_Information provided_:
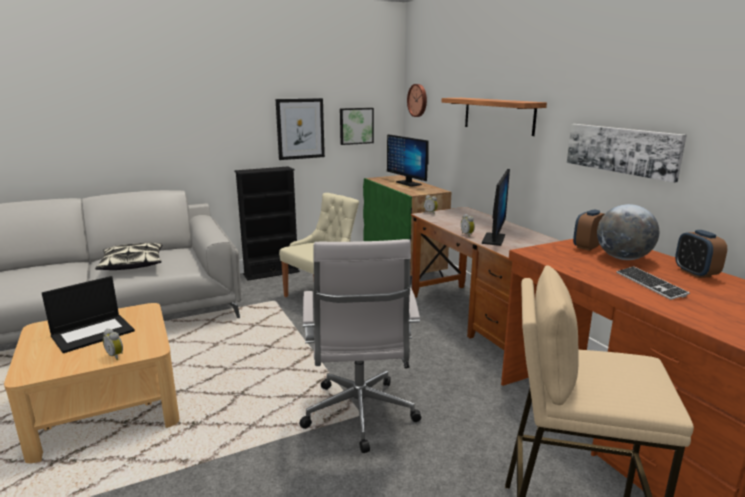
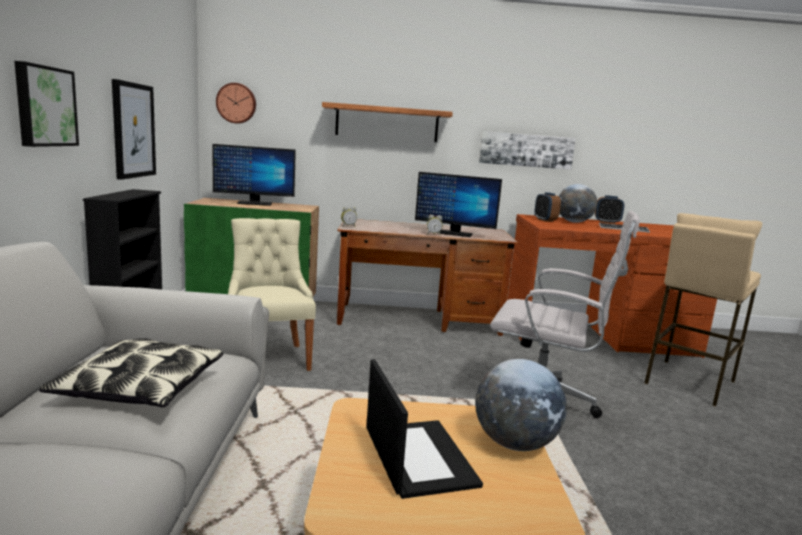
camera: 65 degrees left, 5 degrees down
(116, 356) = (514, 443): alarm clock -> globe
(356, 126) = (172, 131): picture -> picture (44, 106)
(493, 239) = (454, 233): monitor -> monitor turned 150 degrees clockwise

_Exercise description_:
Which of the lines above hold the string "degrees"? Pick each of them out.

_Solution to this problem_:
camera: 65 degrees left, 5 degrees down
(493, 239) = (454, 233): monitor -> monitor turned 150 degrees clockwise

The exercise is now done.